> **PROBLEM STATEMENT**: Transcribe the whole listing exactly, but do not carry over its pictures.

■ ■ ■ ■

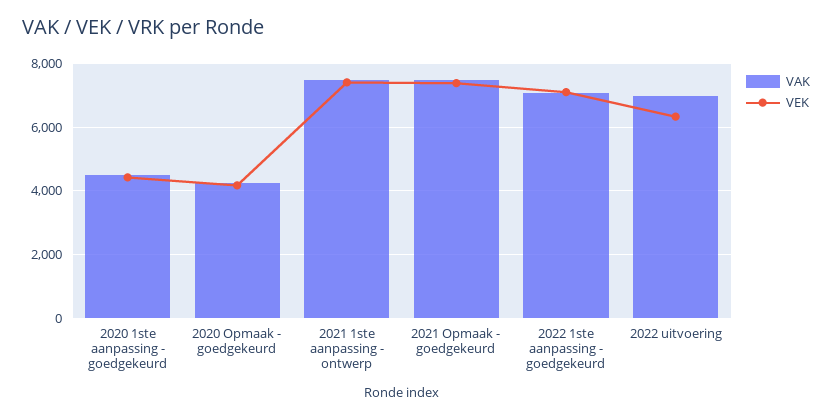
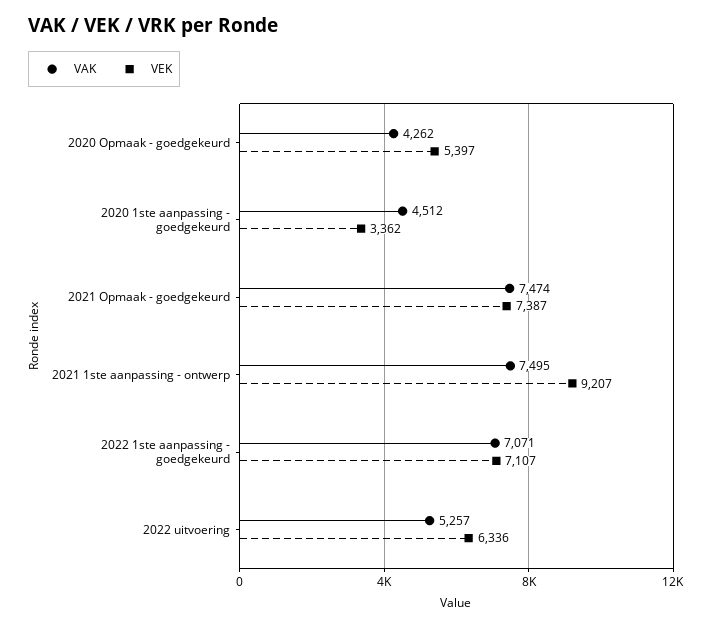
VEK, 2020 1ste aanpassing - goedgekeurd: 4400 -> 3362
VEK, 2020 Opmaak - goedgekeurd: 4200 -> 5397
VEK, 2021 1ste aanpassing - ontwerp: 7400 -> 9207
VAK, 2022 uitvoering: 7000 -> 5257

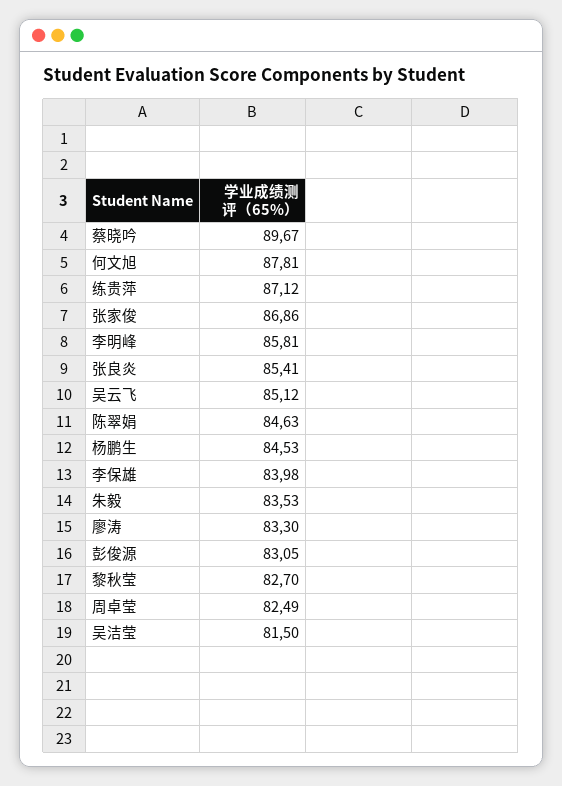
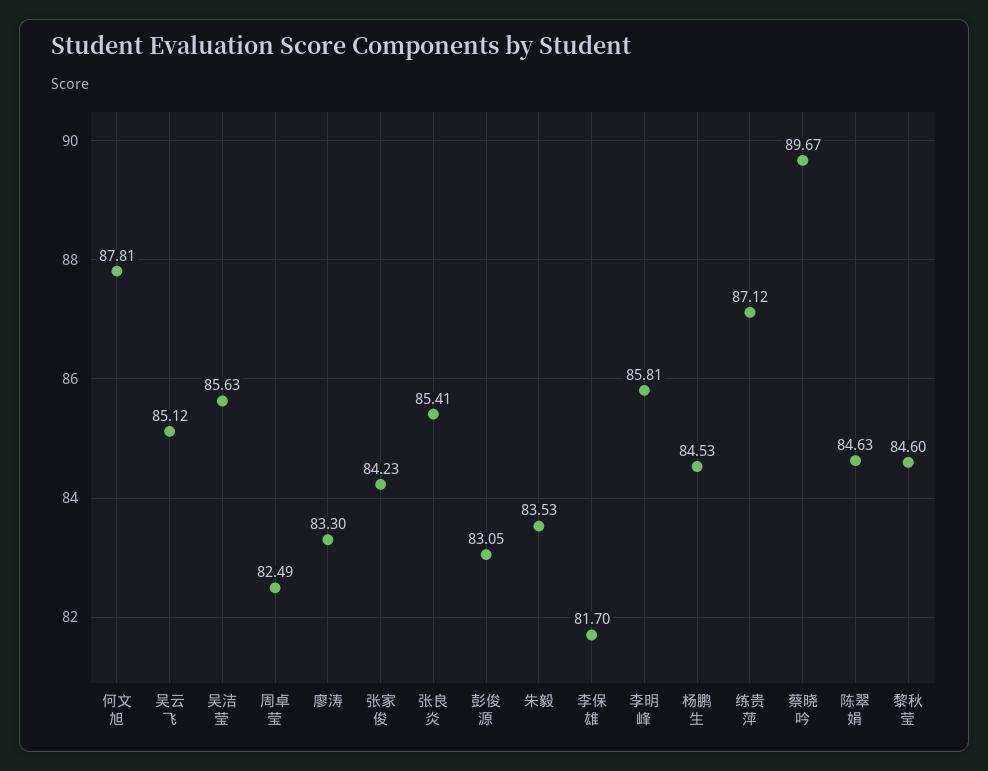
张家俊: 86.86 -> 84.23
李保雄: 83.98 -> 81.7
黎秋莹: 82.7 -> 84.6
吴洁莹: 81.5 -> 85.63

■ ■ ■ ■

> **SOLUTION TO THE PROBLEM**:
VEK, 2020 1ste aanpassing - goedgekeurd: 4400 -> 3362
VEK, 2020 Opmaak - goedgekeurd: 4200 -> 5397
VEK, 2021 1ste aanpassing - ontwerp: 7400 -> 9207
VAK, 2022 uitvoering: 7000 -> 5257

张家俊: 86.86 -> 84.23
李保雄: 83.98 -> 81.7
黎秋莹: 82.7 -> 84.6
吴洁莹: 81.5 -> 85.63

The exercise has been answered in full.